== Segment start ==

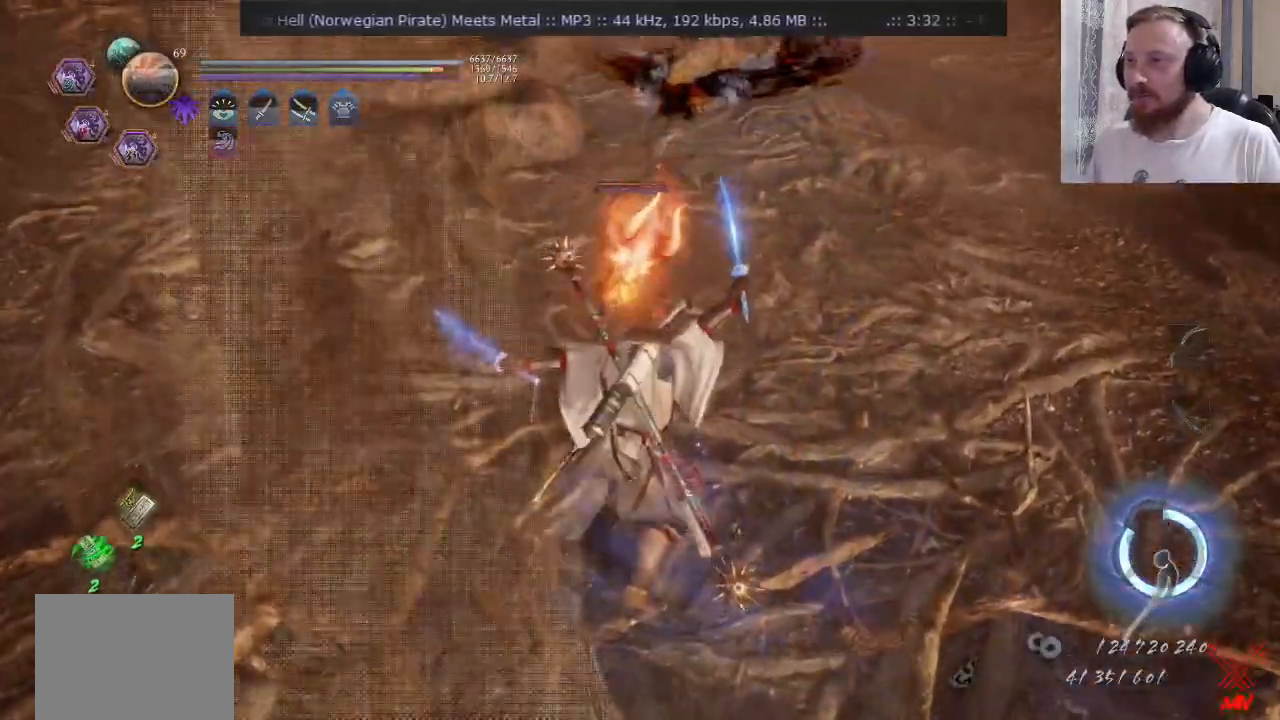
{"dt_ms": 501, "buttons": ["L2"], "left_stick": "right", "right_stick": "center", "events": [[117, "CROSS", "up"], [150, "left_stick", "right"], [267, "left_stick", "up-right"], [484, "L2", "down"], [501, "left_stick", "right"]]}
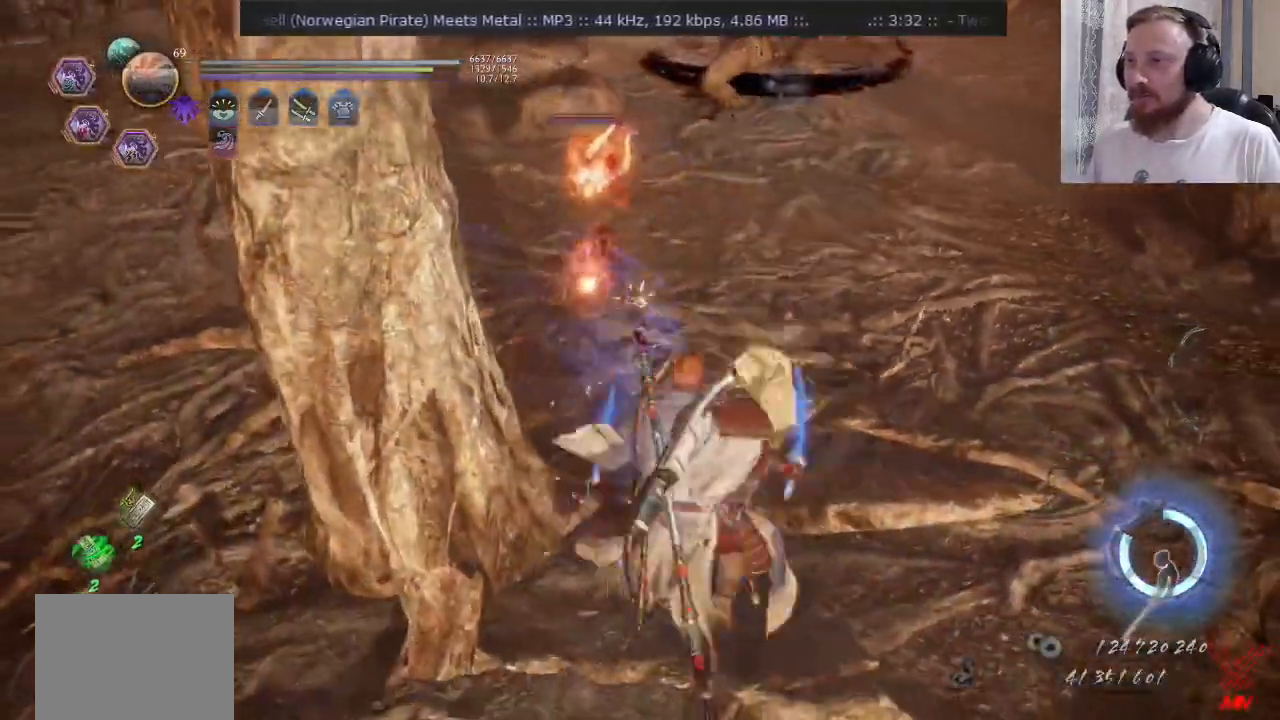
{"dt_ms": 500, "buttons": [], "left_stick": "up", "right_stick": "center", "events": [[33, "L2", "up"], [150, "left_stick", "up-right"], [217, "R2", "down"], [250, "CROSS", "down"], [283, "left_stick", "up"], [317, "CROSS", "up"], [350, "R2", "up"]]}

== Segment end ==
== Segment start ==

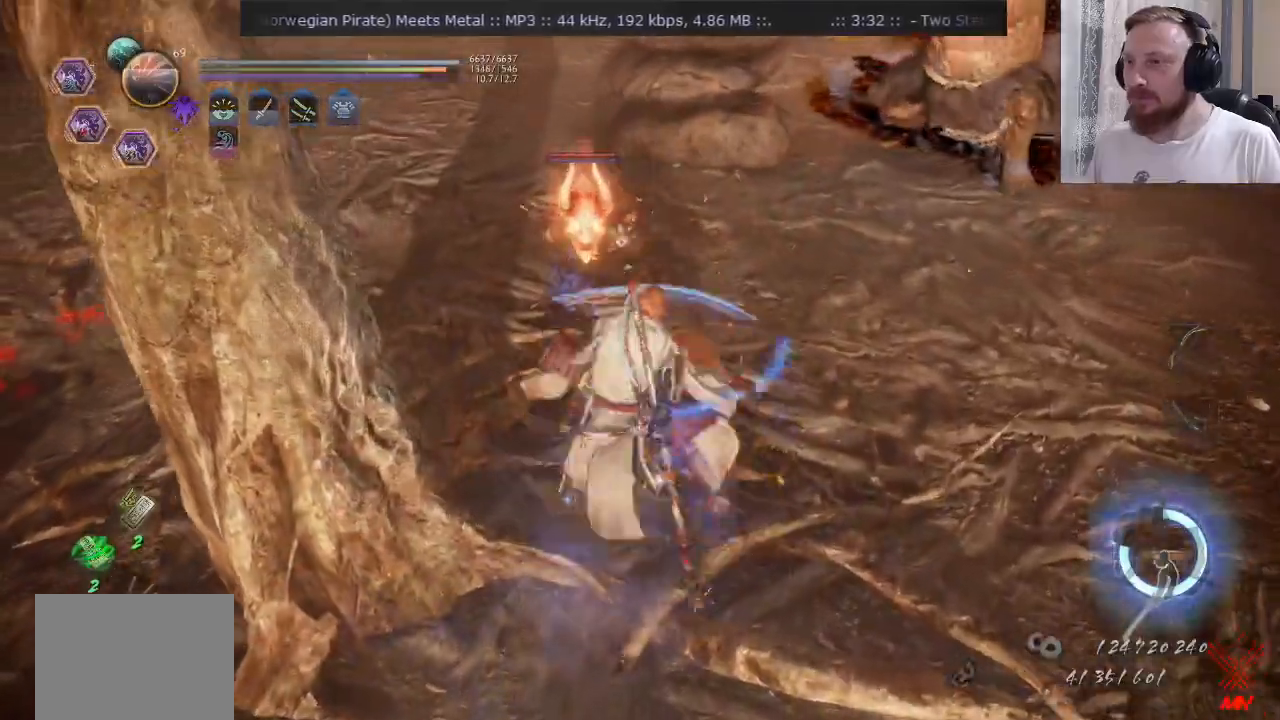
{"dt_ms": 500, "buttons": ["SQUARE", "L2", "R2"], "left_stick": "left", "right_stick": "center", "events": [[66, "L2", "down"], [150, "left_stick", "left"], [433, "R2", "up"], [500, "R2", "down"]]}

== Segment end ==

▶ Work item
Wherever the string "CROSS" occurs in the listing, return the line it sits on.

▶ Solution for this exercise
{"dt_ms": 501, "buttons": ["L2"], "left_stick": "right", "right_stick": "center", "events": [[117, "CROSS", "up"], [150, "left_stick", "right"], [267, "left_stick", "up-right"], [484, "L2", "down"], [501, "left_stick", "right"]]}
{"dt_ms": 500, "buttons": [], "left_stick": "up", "right_stick": "center", "events": [[33, "L2", "up"], [150, "left_stick", "up-right"], [217, "R2", "down"], [250, "CROSS", "down"], [283, "left_stick", "up"], [317, "CROSS", "up"], [350, "R2", "up"]]}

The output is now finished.